The IL-1 cytokine family is a critical regulator of the innate immune responses (Dinarello 2011, Ballak et al. 2015, Ridker 2016). It consists of 11 members (Dinarello 2011), almost all of which are involved in visceral obesity-associated inflammation (Ballak et al. 2015). The proinflammatory cytokine IL-1β induces secretion of other proinflammatory cytokines, inhibits β-cell function, destroys β-cells, and promotes IR (Ballak et al. 2015, Herder et al. 2015). Its natural antagonist is the adipose tissue-derived cytokine IL-1Ra (Juge-Aubry et al. 2003), which acts by blocking the binding site of IL-1β at the IL-1 receptor (Dinarello 2011). IL-1Ra synthesis is induced by many inflammatory factors, including the members of the IL-1 family (Ballak et al. 2015).

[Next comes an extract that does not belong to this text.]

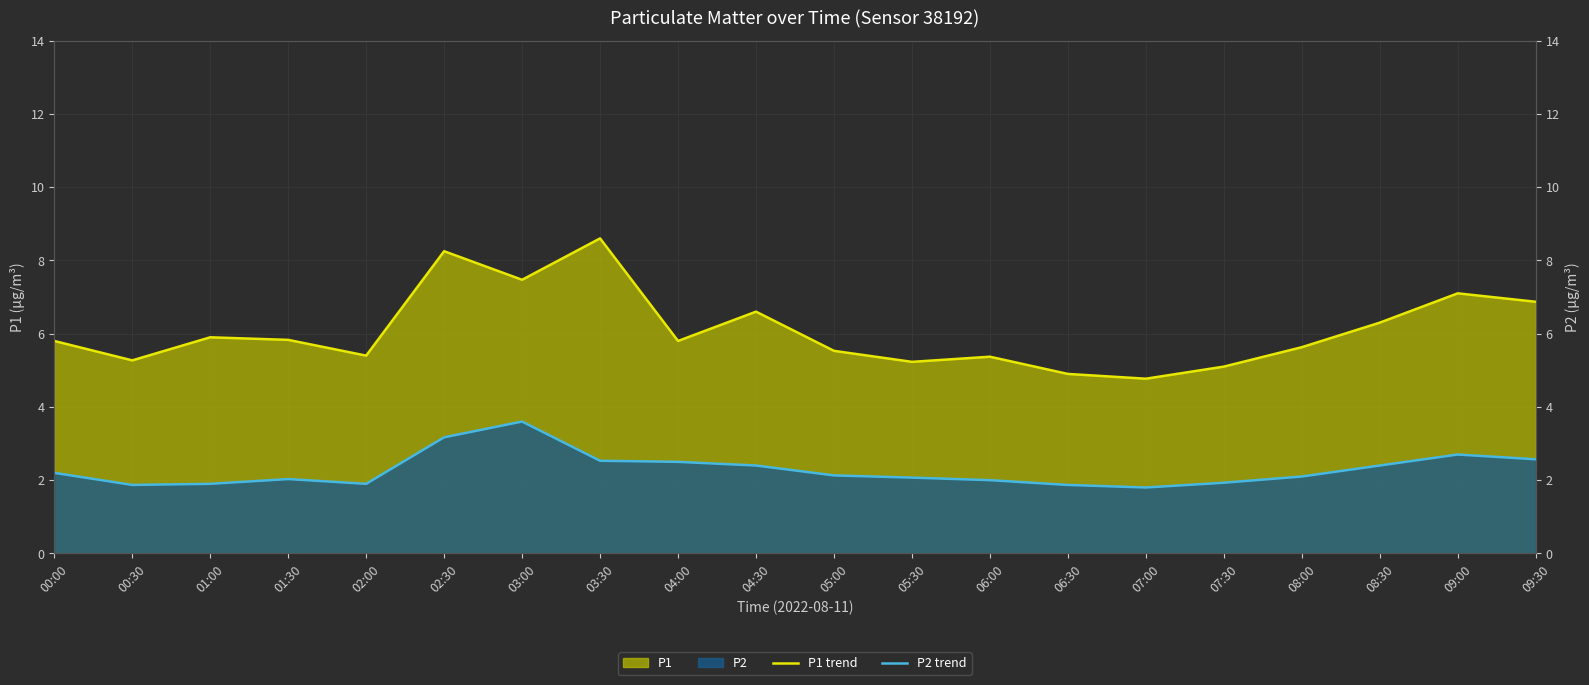

True or false: P1 trend and P2 trend cross at least once.

False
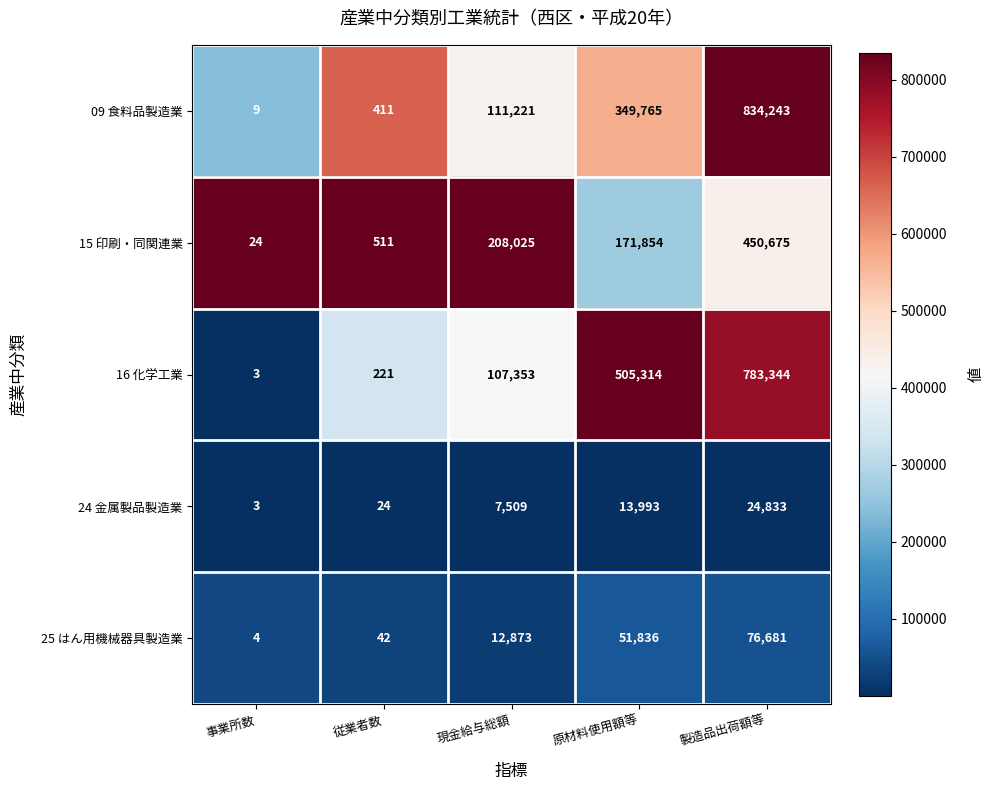

Is the value of 15 印刷・同関連業 at 原材料使用額等 greater than the value of 24 金属製品製造業 at 事業所数?

Yes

IL-1β induces IL-1Ra production; thus, upregulated IL-1Ra levels are considered to reflect higher IL-1β activity (Herder et al. 2017) and predispose to IR and type 2 diabetes (Ballak et al. 2015). In adults, elevated IL-1Ra concentrations are associated with risk for type 2 diabetes (Ruotsalainen et al. 2006, Grossmann et al. 2015, Herder et al. 2015, 2017), the metabolic syndrome and obesity (Ballak et al. 2015), essential hypertension (Peeters et al. 2001) and CVD (Herder et al. 2015, 2017). Furthermore, increased IL-1Ra concentrations in obesity in childhood are a sign of low-grade inflammation (Stoppa-Vaucher et al. 2012). Moreover, IL-1Ra was considered the most sensitive marker of cytokine response in the prediabetic state in the offspring of patients with type 2 diabetes (Ruotsalainen et al. 2006).
The aim of the current study was to determine whether serum IL-1Ra concentrations are associated with other markers of low-grade inflammation, reduced IS, or unfavourable lipid profile in 12-year-old children. Furthermore, we investigated whether IL-1Ra concentrations are associated with LBW or exposure to maternal pre-eclampsia, which are considered to independently predispose to later metabolic and CVDs (Barker et al. 1989, Davis et al. 2012, Stojanovska et al. 2016).
Finally, we compared concentrations of IL-1Ra with hs-CRP in terms of detecting reduced IS and unfavourable lipid profile.